→ **JOB ITEM**: Copying exactly, give the lines in the material below from the one with "line: (564, 484)" to the one with "line: (832, 523) -> (402, 536), added", ends included, and nothing besides.

TASK INPUTS Start Marker

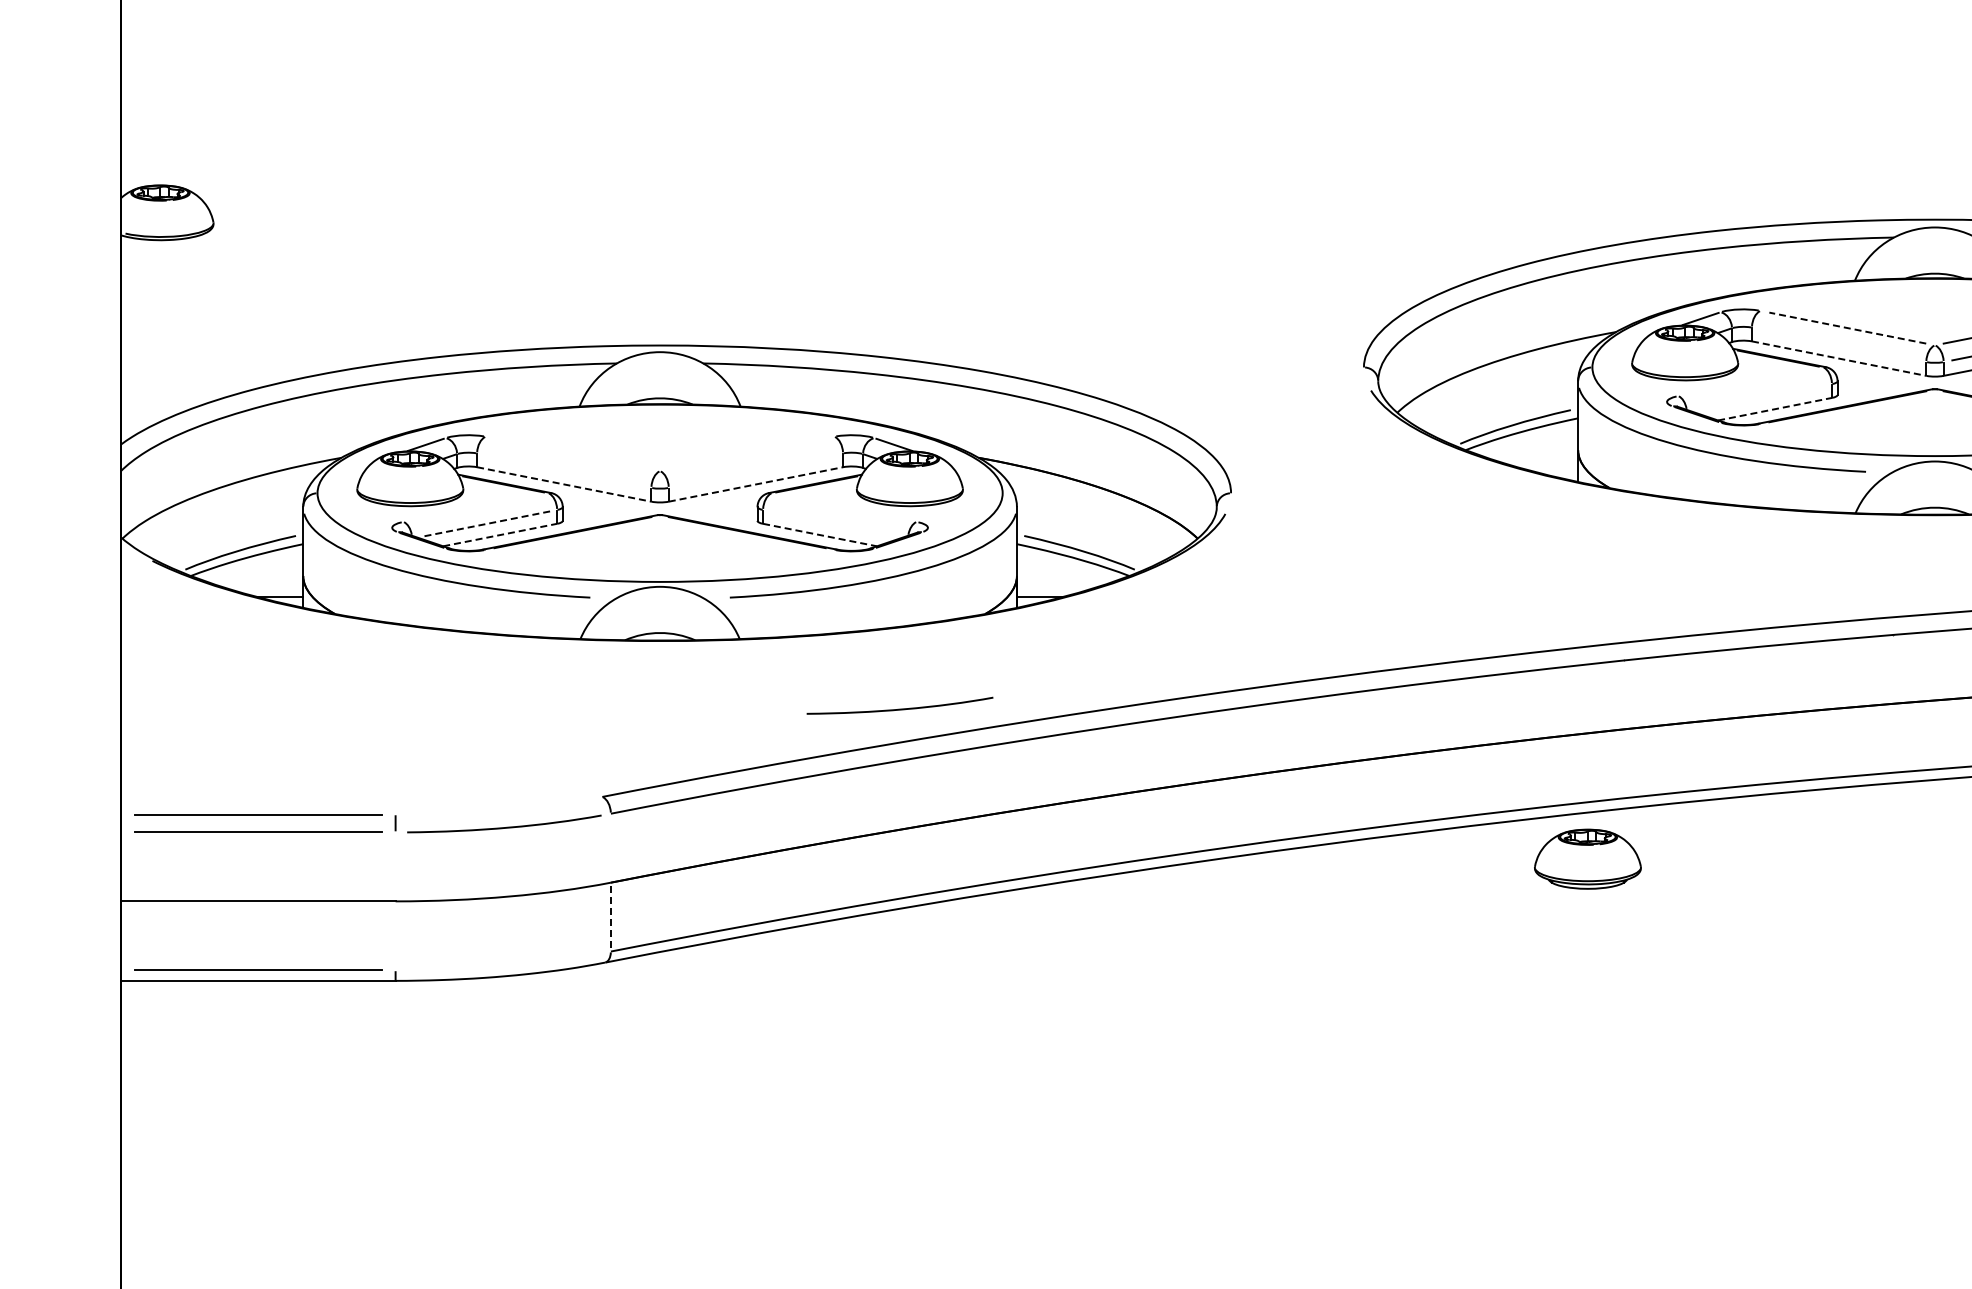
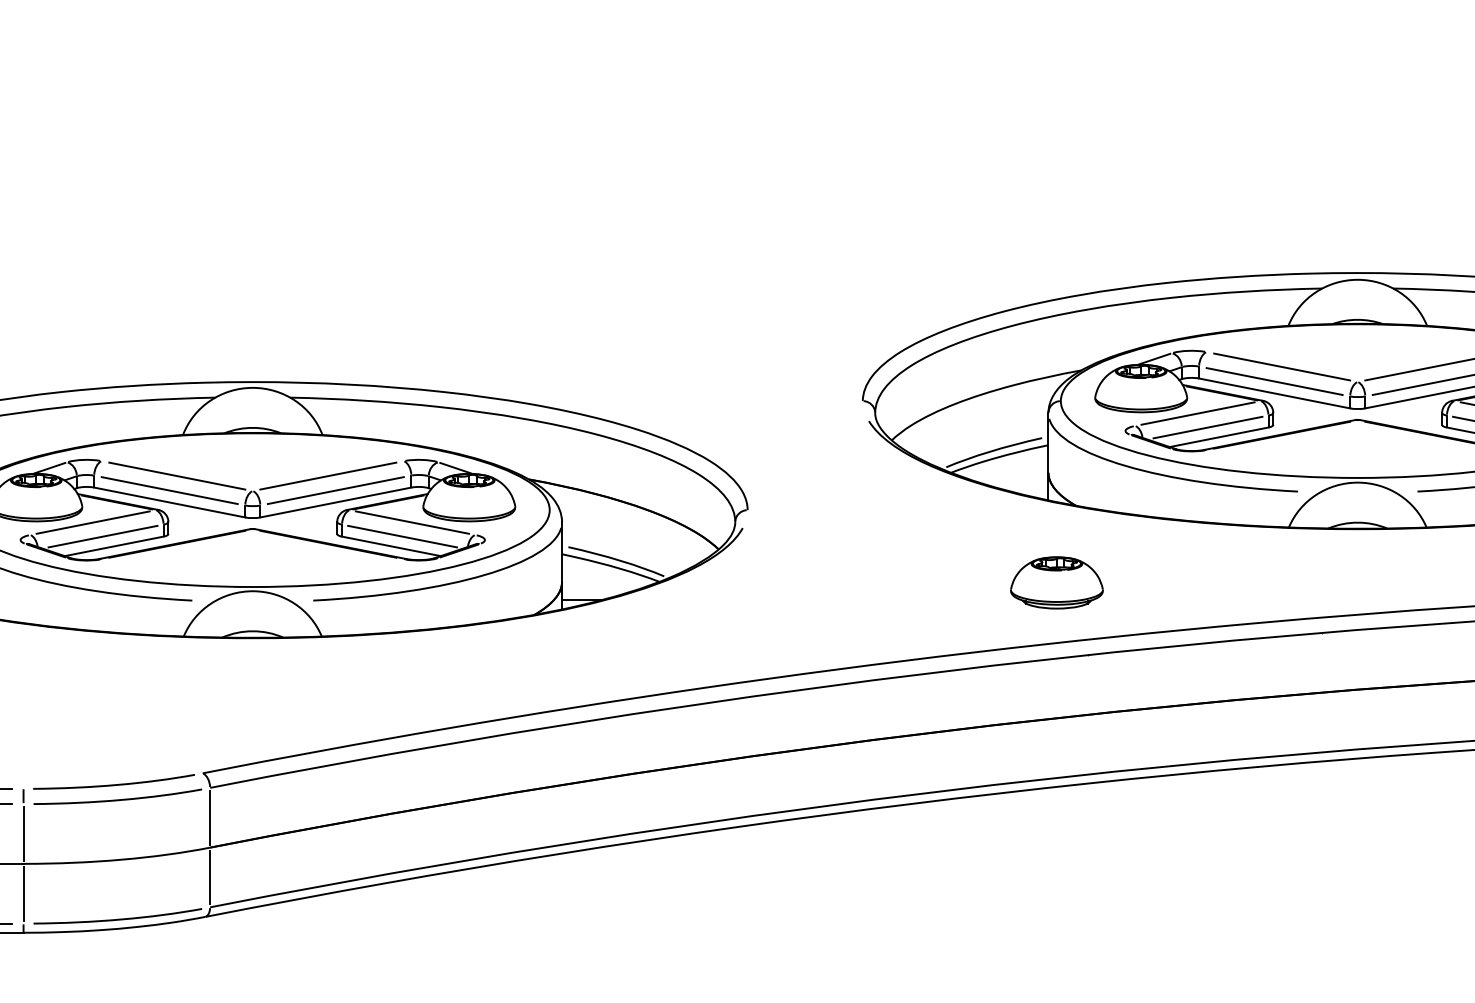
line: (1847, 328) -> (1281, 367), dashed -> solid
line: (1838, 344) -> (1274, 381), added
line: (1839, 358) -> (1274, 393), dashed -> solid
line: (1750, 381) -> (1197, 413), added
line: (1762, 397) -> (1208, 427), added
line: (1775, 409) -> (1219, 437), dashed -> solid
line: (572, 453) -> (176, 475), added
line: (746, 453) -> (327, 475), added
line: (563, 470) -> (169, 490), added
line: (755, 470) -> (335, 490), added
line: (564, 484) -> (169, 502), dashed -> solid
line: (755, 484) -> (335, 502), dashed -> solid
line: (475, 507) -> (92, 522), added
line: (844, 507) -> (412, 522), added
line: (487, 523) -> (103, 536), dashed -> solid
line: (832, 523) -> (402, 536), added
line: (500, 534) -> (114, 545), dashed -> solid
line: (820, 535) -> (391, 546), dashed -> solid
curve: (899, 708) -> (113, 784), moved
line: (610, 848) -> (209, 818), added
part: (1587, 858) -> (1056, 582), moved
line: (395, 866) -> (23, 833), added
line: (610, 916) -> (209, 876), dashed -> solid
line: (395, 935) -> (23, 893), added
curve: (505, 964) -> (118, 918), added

TASK INPUTS End Marker

→ **WRITTEN ANSWER**:
line: (564, 484) -> (169, 502), dashed -> solid
line: (755, 484) -> (335, 502), dashed -> solid
line: (475, 507) -> (92, 522), added
line: (844, 507) -> (412, 522), added
line: (487, 523) -> (103, 536), dashed -> solid
line: (832, 523) -> (402, 536), added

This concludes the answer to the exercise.